Collected data entries
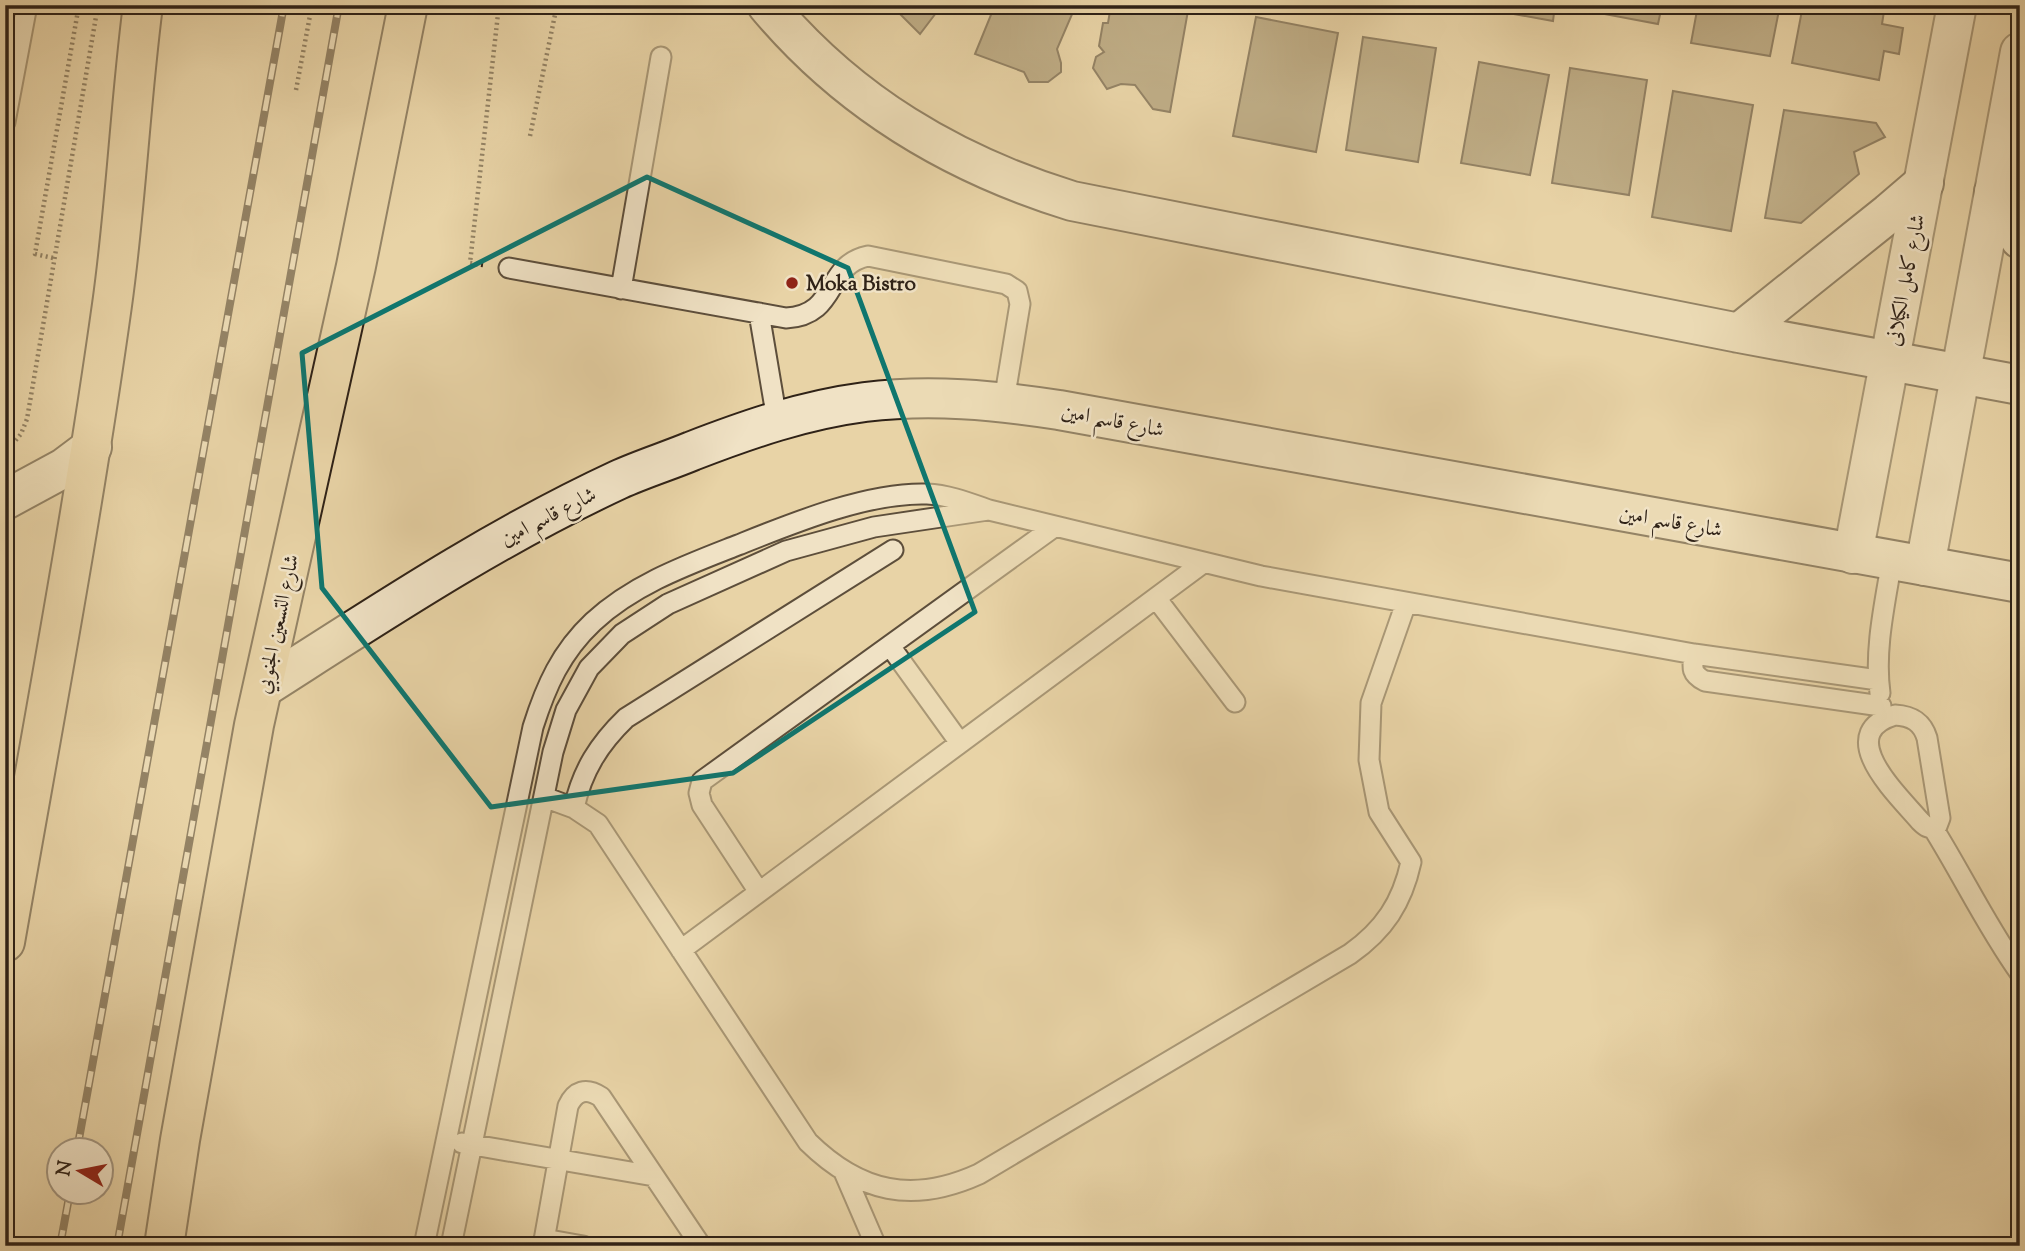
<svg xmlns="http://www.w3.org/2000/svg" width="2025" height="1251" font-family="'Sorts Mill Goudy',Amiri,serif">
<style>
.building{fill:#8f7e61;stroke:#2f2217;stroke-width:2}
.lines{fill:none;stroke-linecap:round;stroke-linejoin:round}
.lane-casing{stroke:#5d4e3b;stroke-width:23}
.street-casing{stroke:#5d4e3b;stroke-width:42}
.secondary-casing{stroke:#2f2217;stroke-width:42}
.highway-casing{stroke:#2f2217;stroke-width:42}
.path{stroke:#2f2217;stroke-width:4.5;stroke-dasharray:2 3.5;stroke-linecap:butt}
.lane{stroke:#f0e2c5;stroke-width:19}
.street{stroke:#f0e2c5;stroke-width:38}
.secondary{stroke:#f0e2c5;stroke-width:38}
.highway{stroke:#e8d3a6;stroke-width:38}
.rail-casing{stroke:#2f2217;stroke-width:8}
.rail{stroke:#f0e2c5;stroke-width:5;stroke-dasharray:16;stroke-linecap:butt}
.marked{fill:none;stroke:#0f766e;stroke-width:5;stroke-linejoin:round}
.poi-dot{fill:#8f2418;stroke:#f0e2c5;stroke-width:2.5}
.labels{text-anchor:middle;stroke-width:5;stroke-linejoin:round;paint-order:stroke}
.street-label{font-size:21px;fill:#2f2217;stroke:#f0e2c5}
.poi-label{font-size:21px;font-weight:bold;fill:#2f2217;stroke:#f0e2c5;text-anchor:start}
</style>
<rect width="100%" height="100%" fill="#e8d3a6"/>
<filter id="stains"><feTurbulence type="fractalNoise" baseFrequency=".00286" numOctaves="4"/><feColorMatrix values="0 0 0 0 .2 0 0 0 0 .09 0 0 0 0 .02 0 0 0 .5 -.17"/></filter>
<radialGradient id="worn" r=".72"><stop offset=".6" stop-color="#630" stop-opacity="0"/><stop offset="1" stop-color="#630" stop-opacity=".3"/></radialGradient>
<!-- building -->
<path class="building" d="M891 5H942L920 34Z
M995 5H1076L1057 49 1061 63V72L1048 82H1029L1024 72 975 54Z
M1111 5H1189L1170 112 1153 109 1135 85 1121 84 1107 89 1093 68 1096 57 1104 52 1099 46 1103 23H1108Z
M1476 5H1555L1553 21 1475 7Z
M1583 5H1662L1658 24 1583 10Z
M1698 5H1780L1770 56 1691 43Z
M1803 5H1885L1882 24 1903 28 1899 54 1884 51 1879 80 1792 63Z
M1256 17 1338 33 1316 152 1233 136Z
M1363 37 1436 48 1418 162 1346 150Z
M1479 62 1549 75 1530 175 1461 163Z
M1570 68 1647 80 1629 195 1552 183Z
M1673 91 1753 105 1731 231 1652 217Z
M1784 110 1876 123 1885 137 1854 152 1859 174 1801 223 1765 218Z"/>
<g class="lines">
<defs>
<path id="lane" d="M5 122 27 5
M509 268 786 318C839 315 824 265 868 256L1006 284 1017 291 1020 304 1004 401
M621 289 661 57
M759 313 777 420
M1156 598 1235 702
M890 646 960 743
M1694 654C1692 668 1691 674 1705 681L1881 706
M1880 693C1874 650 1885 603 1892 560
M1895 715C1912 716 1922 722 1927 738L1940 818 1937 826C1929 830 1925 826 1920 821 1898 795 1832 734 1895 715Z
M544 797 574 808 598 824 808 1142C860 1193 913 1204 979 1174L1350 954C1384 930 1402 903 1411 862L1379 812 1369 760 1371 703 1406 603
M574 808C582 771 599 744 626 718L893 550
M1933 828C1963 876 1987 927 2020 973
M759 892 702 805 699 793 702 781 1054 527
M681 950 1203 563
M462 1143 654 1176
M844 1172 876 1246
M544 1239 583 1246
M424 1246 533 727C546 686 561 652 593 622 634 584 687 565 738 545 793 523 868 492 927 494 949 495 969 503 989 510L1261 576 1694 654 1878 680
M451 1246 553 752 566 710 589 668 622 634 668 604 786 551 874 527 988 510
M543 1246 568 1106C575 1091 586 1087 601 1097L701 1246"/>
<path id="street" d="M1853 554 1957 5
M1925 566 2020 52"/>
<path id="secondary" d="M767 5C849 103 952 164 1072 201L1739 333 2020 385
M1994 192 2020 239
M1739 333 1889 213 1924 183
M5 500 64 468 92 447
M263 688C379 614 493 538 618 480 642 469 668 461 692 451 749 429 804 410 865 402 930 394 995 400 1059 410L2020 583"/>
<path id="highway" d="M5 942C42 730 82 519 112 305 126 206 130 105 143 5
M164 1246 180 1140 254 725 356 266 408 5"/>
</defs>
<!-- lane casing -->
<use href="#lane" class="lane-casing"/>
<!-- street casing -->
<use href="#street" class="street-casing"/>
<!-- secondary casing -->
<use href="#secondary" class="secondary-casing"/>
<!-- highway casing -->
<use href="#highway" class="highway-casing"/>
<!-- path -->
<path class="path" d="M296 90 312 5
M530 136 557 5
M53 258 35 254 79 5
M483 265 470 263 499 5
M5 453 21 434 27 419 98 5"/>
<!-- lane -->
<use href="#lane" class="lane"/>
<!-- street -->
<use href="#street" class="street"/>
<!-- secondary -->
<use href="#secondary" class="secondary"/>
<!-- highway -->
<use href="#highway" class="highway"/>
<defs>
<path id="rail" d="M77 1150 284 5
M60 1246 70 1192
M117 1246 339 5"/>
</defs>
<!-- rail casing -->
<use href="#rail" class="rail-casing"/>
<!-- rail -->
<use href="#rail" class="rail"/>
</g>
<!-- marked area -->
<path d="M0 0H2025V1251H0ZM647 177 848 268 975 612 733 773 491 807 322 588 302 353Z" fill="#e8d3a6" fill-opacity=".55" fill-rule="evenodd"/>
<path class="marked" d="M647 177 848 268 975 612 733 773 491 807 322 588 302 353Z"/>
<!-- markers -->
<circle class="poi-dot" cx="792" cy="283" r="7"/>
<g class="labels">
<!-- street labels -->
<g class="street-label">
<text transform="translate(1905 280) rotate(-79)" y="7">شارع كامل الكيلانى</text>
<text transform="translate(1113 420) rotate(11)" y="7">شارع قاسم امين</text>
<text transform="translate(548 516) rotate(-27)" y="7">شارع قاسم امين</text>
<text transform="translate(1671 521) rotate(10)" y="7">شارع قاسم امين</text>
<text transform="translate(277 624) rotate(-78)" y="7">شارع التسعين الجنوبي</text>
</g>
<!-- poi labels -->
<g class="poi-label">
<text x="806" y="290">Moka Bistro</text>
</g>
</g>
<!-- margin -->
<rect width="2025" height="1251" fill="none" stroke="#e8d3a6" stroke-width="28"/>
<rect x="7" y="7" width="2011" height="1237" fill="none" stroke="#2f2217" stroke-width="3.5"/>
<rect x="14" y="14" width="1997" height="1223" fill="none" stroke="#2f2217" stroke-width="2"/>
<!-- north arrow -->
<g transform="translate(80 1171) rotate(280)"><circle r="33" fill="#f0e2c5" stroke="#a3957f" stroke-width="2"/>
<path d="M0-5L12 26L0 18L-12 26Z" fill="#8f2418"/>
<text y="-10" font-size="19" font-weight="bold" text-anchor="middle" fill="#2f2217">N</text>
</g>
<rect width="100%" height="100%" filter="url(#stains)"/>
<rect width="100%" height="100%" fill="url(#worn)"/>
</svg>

§ **Task objective**
Reproduce each entry precisely; the pictures stay out.

§ **Result below**
<svg xmlns="http://www.w3.org/2000/svg" width="2025" height="1251" font-family="'Sorts Mill Goudy',Amiri,serif">
<style>
.building{fill:#8f7e61;stroke:#2f2217;stroke-width:2}
.lines{fill:none;stroke-linecap:round;stroke-linejoin:round}
.lane-casing{stroke:#5d4e3b;stroke-width:23}
.street-casing{stroke:#5d4e3b;stroke-width:42}
.secondary-casing{stroke:#2f2217;stroke-width:42}
.highway-casing{stroke:#2f2217;stroke-width:42}
.path{stroke:#2f2217;stroke-width:4.5;stroke-dasharray:2 3.5;stroke-linecap:butt}
.lane{stroke:#f0e2c5;stroke-width:19}
.street{stroke:#f0e2c5;stroke-width:38}
.secondary{stroke:#f0e2c5;stroke-width:38}
.highway{stroke:#e8d3a6;stroke-width:38}
.rail-casing{stroke:#2f2217;stroke-width:8}
.rail{stroke:#f0e2c5;stroke-width:5;stroke-dasharray:16;stroke-linecap:butt}
.marked{fill:none;stroke:#0f766e;stroke-width:5;stroke-linejoin:round}
.poi-dot{fill:#8f2418;stroke:#f0e2c5;stroke-width:2.5}
.labels{text-anchor:middle;stroke-width:5;stroke-linejoin:round;paint-order:stroke}
.street-label{font-size:21px;fill:#2f2217;stroke:#f0e2c5}
.poi-label{font-size:21px;font-weight:bold;fill:#2f2217;stroke:#f0e2c5;text-anchor:start}
</style>
<rect width="100%" height="100%" fill="#e8d3a6"/>
<filter id="stains"><feTurbulence type="fractalNoise" baseFrequency=".00286" numOctaves="4"/><feColorMatrix values="0 0 0 0 .2 0 0 0 0 .09 0 0 0 0 .02 0 0 0 .5 -.17"/></filter>
<radialGradient id="worn" r=".72"><stop offset=".6" stop-color="#630" stop-opacity="0"/><stop offset="1" stop-color="#630" stop-opacity=".3"/></radialGradient>
<!-- building -->
<path class="building" d="M891 5H942L920 34Z
M995 5H1076L1057 49 1061 63V72L1048 82H1029L1024 72 975 54Z
M1111 5H1189L1170 112 1153 109 1135 85 1121 84 1107 89 1093 68 1096 57 1104 52 1099 46 1103 23H1108Z
M1476 5H1555L1553 21 1475 7Z
M1583 5H1662L1658 24 1583 10Z
M1698 5H1780L1770 56 1691 43Z
M1803 5H1885L1882 24 1903 28 1899 54 1884 51 1879 80 1792 63Z
M1256 17 1338 33 1316 152 1233 136Z
M1363 37 1436 48 1418 162 1346 150Z
M1479 62 1549 75 1530 175 1461 163Z
M1570 68 1647 80 1629 195 1552 183Z
M1673 91 1753 105 1731 231 1652 217Z
M1784 110 1876 123 1885 137 1854 152 1859 174 1801 223 1765 218Z"/>
<g class="lines">
<defs>
<path id="lane" d="M5 122 27 5
M509 268 786 318C839 315 824 265 868 256L1006 284 1017 291 1020 304 1004 401
M621 289 661 57
M759 313 777 420
M1156 598 1235 702
M890 646 960 743
M1694 654C1692 668 1691 674 1705 681L1881 706
M1880 693C1874 650 1885 603 1892 560
M1895 715C1912 716 1922 722 1927 738L1940 818 1937 826C1929 830 1925 826 1920 821 1898 795 1832 734 1895 715Z
M544 797 574 808 598 824 808 1142C860 1193 913 1204 979 1174L1350 954C1384 930 1402 903 1411 862L1379 812 1369 760 1371 703 1406 603
M574 808C582 771 599 744 626 718L893 550
M1933 828C1963 876 1987 927 2020 973
M759 892 702 805 699 793 702 781 1054 527
M681 950 1203 563
M462 1143 654 1176
M844 1172 876 1246
M544 1239 583 1246
M424 1246 533 727C546 686 561 652 593 622 634 584 687 565 738 545 793 523 868 492 927 494 949 495 969 503 989 510L1261 576 1694 654 1878 680
M451 1246 553 752 566 710 589 668 622 634 668 604 786 551 874 527 988 510
M543 1246 568 1106C575 1091 586 1087 601 1097L701 1246"/>
<path id="street" d="M1853 554 1957 5
M1925 566 2020 52"/>
<path id="secondary" d="M767 5C849 103 952 164 1072 201L1739 333 2020 385
M1994 192 2020 239
M1739 333 1889 213 1924 183
M5 500 64 468 92 447
M263 688C379 614 493 538 618 480 642 469 668 461 692 451 749 429 804 410 865 402 930 394 995 400 1059 410L2020 583"/>
<path id="highway" d="M5 942C42 730 82 519 112 305 126 206 130 105 143 5
M164 1246 180 1140 254 725 356 266 408 5"/>
</defs>
<!-- lane casing -->
<use href="#lane" class="lane-casing"/>
<!-- street casing -->
<use href="#street" class="street-casing"/>
<!-- secondary casing -->
<use href="#secondary" class="secondary-casing"/>
<!-- highway casing -->
<use href="#highway" class="highway-casing"/>
<!-- path -->
<path class="path" d="M296 90 312 5
M530 136 557 5
M53 258 35 254 79 5
M483 265 470 263 499 5
M5 453 21 434 27 419 98 5"/>
<!-- lane -->
<use href="#lane" class="lane"/>
<!-- street -->
<use href="#street" class="street"/>
<!-- secondary -->
<use href="#secondary" class="secondary"/>
<!-- highway -->
<use href="#highway" class="highway"/>
<defs>
<path id="rail" d="M77 1150 284 5
M60 1246 70 1192
M117 1246 339 5"/>
</defs>
<!-- rail casing -->
<use href="#rail" class="rail-casing"/>
<!-- rail -->
<use href="#rail" class="rail"/>
</g>
<!-- marked area -->
<path d="M0 0H2025V1251H0ZM647 177 848 268 975 612 733 773 491 807 322 588 302 353Z" fill="#e8d3a6" fill-opacity=".55" fill-rule="evenodd"/>
<path class="marked" d="M647 177 848 268 975 612 733 773 491 807 322 588 302 353Z"/>
<!-- markers -->
<circle class="poi-dot" cx="792" cy="283" r="7"/>
<g class="labels">
<!-- street labels -->
<g class="street-label">
<text transform="translate(1905 280) rotate(-79)" y="7">شارع كامل الكيلانى</text>
<text transform="translate(1113 420) rotate(11)" y="7">شارع قاسم امين</text>
<text transform="translate(548 516) rotate(-27)" y="7">شارع قاسم امين</text>
<text transform="translate(1671 521) rotate(10)" y="7">شارع قاسم امين</text>
<text transform="translate(277 624) rotate(-78)" y="7">شارع التسعين الجنوبي</text>
</g>
<!-- poi labels -->
<g class="poi-label">
<text x="806" y="290">Moka Bistro</text>
</g>
</g>
<!-- margin -->
<rect width="2025" height="1251" fill="none" stroke="#e8d3a6" stroke-width="28"/>
<rect x="7" y="7" width="2011" height="1237" fill="none" stroke="#2f2217" stroke-width="3.5"/>
<rect x="14" y="14" width="1997" height="1223" fill="none" stroke="#2f2217" stroke-width="2"/>
<!-- north arrow -->
<g transform="translate(80 1171) rotate(280)"><circle r="33" fill="#f0e2c5" stroke="#a3957f" stroke-width="2"/>
<path d="M0-5L12 26L0 18L-12 26Z" fill="#8f2418"/>
<text y="-10" font-size="19" font-weight="bold" text-anchor="middle" fill="#2f2217">N</text>
</g>
<rect width="100%" height="100%" filter="url(#stains)"/>
<rect width="100%" height="100%" fill="url(#worn)"/>
</svg>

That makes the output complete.